A growing number of human rights advocates and observers are vocally expressing their bewilderment at the Vatican’s silence over the egregious human rights abuses perpetrated by the Chinese Communist Party (CCP).
Pope Francis and other key Vatican figures have avoided criticizing ongoing violations of religious liberty in China, despite the Holy See’s constant appeals to end such abuses elsewhere.
During his annual Christmas message last December, for instance, Pope Francis offered up prayers for troubled regions around the world, remembering all those who suffer persecution, and yet conspicuous by its absence in the nearly exhaustive list was any mention of the persecution of religious believers in China or the ongoing Hong Kong pro-democracy protests.
Among the many held up for their suffering, the pope enumerated “the Middle East,” the “beloved Syrian people,” “the Lebanese people,” “Iraq,” “Yemen,” “the whole American continent,” “the beloved Venezuelan people,” “beloved Ukraine,” “the people of Africa,” “the Democratic Republic of the Congo,” “Burkina Faso,” “Mali,” “Niger,” and “Nigeria.”
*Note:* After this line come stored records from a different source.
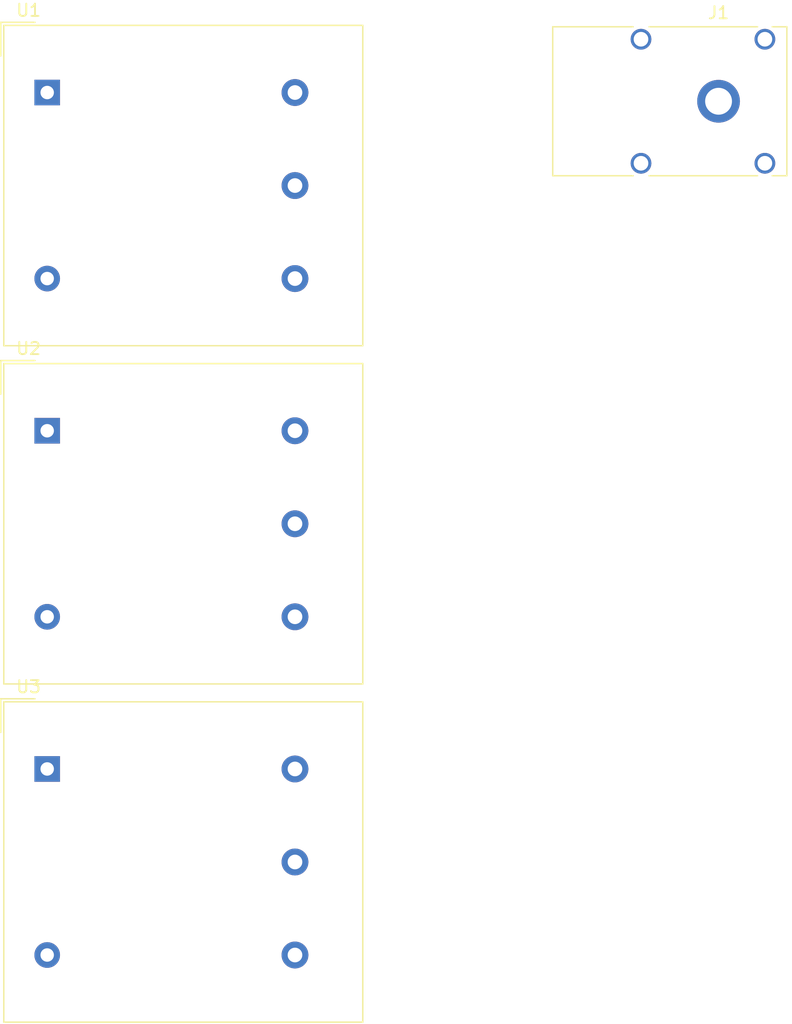
<source format=kicad_pcb>
(kicad_pcb
	(version 20240108)
	(generator "pcbnew")
	(generator_version "8.0")
	(general
		(thickness 1.6)
		(legacy_teardrops no)
	)
	(paper "A4")
	(layers
		(0 "F.Cu" signal)
		(31 "B.Cu" signal)
		(32 "B.Adhes" user "B.Adhesive")
		(33 "F.Adhes" user "F.Adhesive")
		(34 "B.Paste" user)
		(35 "F.Paste" user)
		(36 "B.SilkS" user "B.Silkscreen")
		(37 "F.SilkS" user "F.Silkscreen")
		(38 "B.Mask" user)
		(39 "F.Mask" user)
		(40 "Dwgs.User" user "User.Drawings")
		(41 "Cmts.User" user "User.Comments")
		(42 "Eco1.User" user "User.Eco1")
		(43 "Eco2.User" user "User.Eco2")
		(44 "Edge.Cuts" user)
		(45 "Margin" user)
		(46 "B.CrtYd" user "B.Courtyard")
		(47 "F.CrtYd" user "F.Courtyard")
		(48 "B.Fab" user)
		(49 "F.Fab" user)
		(50 "User.1" user)
		(51 "User.2" user)
		(52 "User.3" user)
		(53 "User.4" user)
		(54 "User.5" user)
		(55 "User.6" user)
		(56 "User.7" user)
		(57 "User.8" user)
		(58 "User.9" user)
	)
	(setup
		(pad_to_mask_clearance 0)
		(allow_soldermask_bridges_in_footprints no)
		(pcbplotparams
			(layerselection 0x00010fc_ffffffff)
			(plot_on_all_layers_selection 0x0000000_00000000)
			(disableapertmacros no)
			(usegerberextensions no)
			(usegerberattributes yes)
			(usegerberadvancedattributes yes)
			(creategerberjobfile yes)
			(dashed_line_dash_ratio 12.000000)
			(dashed_line_gap_ratio 3.000000)
			(svgprecision 4)
			(plotframeref no)
			(viasonmask no)
			(mode 1)
			(useauxorigin no)
			(hpglpennumber 1)
			(hpglpenspeed 20)
			(hpglpendiameter 15.000000)
			(pdf_front_fp_property_popups yes)
			(pdf_back_fp_property_popups yes)
			(dxfpolygonmode yes)
			(dxfimperialunits yes)
			(dxfusepcbnewfont yes)
			(psnegative no)
			(psa4output no)
			(plotreference yes)
			(plotvalue yes)
			(plotfptext yes)
			(plotinvisibletext no)
			(sketchpadsonfab no)
			(subtractmaskfromsilk no)
			(outputformat 1)
			(mirror no)
			(drillshape 1)
			(scaleselection 1)
			(outputdirectory "")
		)
	)
	(net 0 "")
	(net 1 "unconnected-(J1-Pin_1-Pad1)")
	(net 2 "Net-(U1-M)")
	(net 3 "Net-(U1-HV+)")
	(net 4 "unconnected-(U1-HV--Pad3)")
	(net 5 "Net-(U1-V+)")
	(net 6 "Net-(U1-V-)")
	(net 7 "unconnected-(U2-HV--Pad3)")
	(net 8 "Net-(U2-M)")
	(net 9 "Net-(U2-HV+)")
	(net 10 "Net-(U3-HV+)")
	(net 11 "Net-(U3-M)")
	(net 12 "unconnected-(U3-HV--Pad3)")
	(footprint "Connector:Banana_Cliff_FCR7350B_S16N-PC_Horizontal" (layer "F.Cu") (at 114.235 48.565))
	(footprint "Sensor_Voltage:LEM_LV25-P" (layer "F.Cu") (at 59.18 103.26))
	(footprint "Sensor_Voltage:LEM_LV25-P" (layer "F.Cu") (at 59.18 47.85))
	(footprint "Sensor_Voltage:LEM_LV25-P" (layer "F.Cu") (at 59.18 75.555))
)
</source>
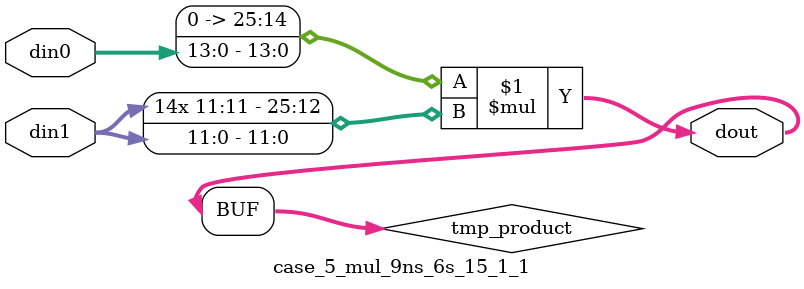
<source format=v>

`timescale 1 ns / 1 ps

 (* use_dsp = "no" *)  module case_5_mul_9ns_6s_15_1_1(din0, din1, dout);
parameter ID = 1;
parameter NUM_STAGE = 0;
parameter din0_WIDTH = 14;
parameter din1_WIDTH = 12;
parameter dout_WIDTH = 26;

input [din0_WIDTH - 1 : 0] din0; 
input [din1_WIDTH - 1 : 0] din1; 
output [dout_WIDTH - 1 : 0] dout;

wire signed [dout_WIDTH - 1 : 0] tmp_product;

























assign tmp_product = $signed({1'b0, din0}) * $signed(din1);










assign dout = tmp_product;





















endmodule

</source>
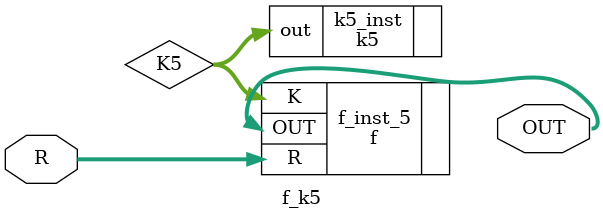
<source format=v>
/**
 * Round function del round 5: funzione f(R, K)
 *
 * Utilizza R4 del round precedente e K5
 * per calcolare il valore (facendo lo XOR con L4) di R5.
*/

module f_k5(
    input [32:1] R,
    output [32:1] OUT
);

    wire [48:1] K5;
    k5 k5_inst(
        .out(K5[48:1])
    );

    f f_inst_5(
        .R(R[32:1]),
        .K(K5[48:1]),
        .OUT(OUT[32:1])
    );
endmodule

</source>
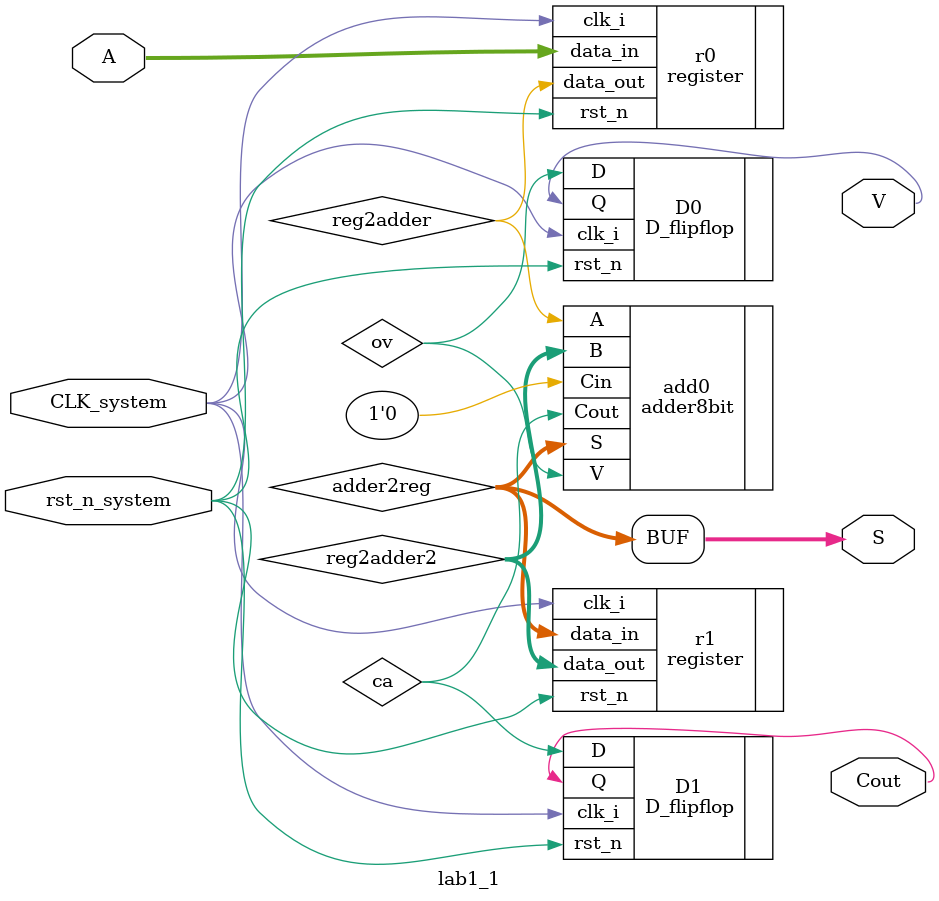
<source format=sv>
module lab1_1(
	input [7:0] A,
	input CLK_system,
	input rst_n_system,
	output [7:0] S,
	output Cout,
	output V
);

wire [7:0]reg2adder1;
wire [7:0]reg2adder2;
wire [7:0]adder2reg;
wire ca;
wire ov;

assign S = adder2reg ;
register r0(
 .rst_n(rst_n_system),
	 .clk_i(CLK_system),
	 .data_in(A),
	.data_out(reg2adder)
);
register r1(
 .rst_n(rst_n_system),
	 .clk_i(CLK_system),
	 .data_in(adder2reg),
	.data_out(reg2adder2)
);
 adder8bit add0(
	 .A(reg2adder),
	 .B(reg2adder2),
	 .Cin(1'b0),
	 .S(adder2reg),
	 .Cout(ca),
	 .V(ov)
);
 D_flipflop D0(
	 .clk_i(CLK_system),
	 .rst_n(rst_n_system),
	 .D(ov),
	 .Q(V)
);
 D_flipflop D1(
	 .clk_i(CLK_system),
	 .rst_n(rst_n_system),
	 .D(ca),
	 .Q(Cout)
);

endmodule 
</source>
Not a word for Chinese Christians, members of Falun Gong, or persecuted Uighur Muslims.
In a curious case of cognitive dissonance, the pope himself has only had praise for China, insisting that its communist government protects religious freedom and that its “churches are full.” He has also reversed Church discipline to allow Chinese Catholic priests to enroll in the state-run Chinese Catholic Patriotic Association, which was set up under the rule of Chairman Mao Zedong as a parallel church to the church in Rome.
Francis’ efforts to cozy up to the CCP have earned him only reproach from his critics, such as the former bishop of Hong Kong, Cardinal Joseph Zen, who claims that due to his naivete, Pope Francis is “killing” the underground Church in China.
In an unusual departure from the path marked by Vatican leadership, the United States bishops have called on the faithful to pray for Chinese Christians and to inform themselves on the horrendous abuses being carried out by the government of Xi Jinping.
This past June, the U.S. Bishops published a stinging communiqué calling out the CCP for its shocking violations of religious liberty.
“Under the Chinese Communist Party, Chinese citizens have limited religious freedom,” the bishops noted. “Since 2013, religious persecution has intensified under a government campaign for the ‘sinicization’ of religion — an effort to have religions conform to government-sanctioned interpretations of Chinese culture.”
“While the Vatican has reached a provisional agreement with China on the issue of episcopal appointments, reports of persecution by the Chinese government persist as underground churches are closed and their priests detained, crosses destroyed, bibles confiscated, and children under 18 forbidden from attending Mass and receiving religious instruction,” the bishops said.
While the president of the Board of Deputies of British Jews, Marie van der Zyl, has drawn comparisons between the plight of the Uighurs in China today and the Holocaust, no such indictment has emerged from the Vatican, Benedict Rogers noted in his article.
Nobody could see the evidence and fail to note “the similarities between what is alleged to be happening in the People’s Republic of China today and what happened in Nazi Germany 75 years ago: People being forcibly loaded on to trains; beards of religious men being trimmed; women being sterilised; and the grim spectre of concentration camps,” Ms. van der Zyl declared.
“But one voice has been strangely absent — that of Pope Francis, ordinarily a powerful advocate for the oppressed,” Rogers stated. “His silence speaks to the dangers of the deal made with China by the Vatican — and demands that others in the church speak out.”
“It is Francis’s silence that shocks me most,” Rogers wrote. “Almost every Sunday, as he prays the Angelus, he rightly references some injustice somewhere in the world. He has spoken often in the past not only of the persecution of Christians around the world but of the plight of the Rohingyas in Myanmar; the conflicts in Syria, Yemen, Ukraine, and Nigeria; and religious freedom for all.”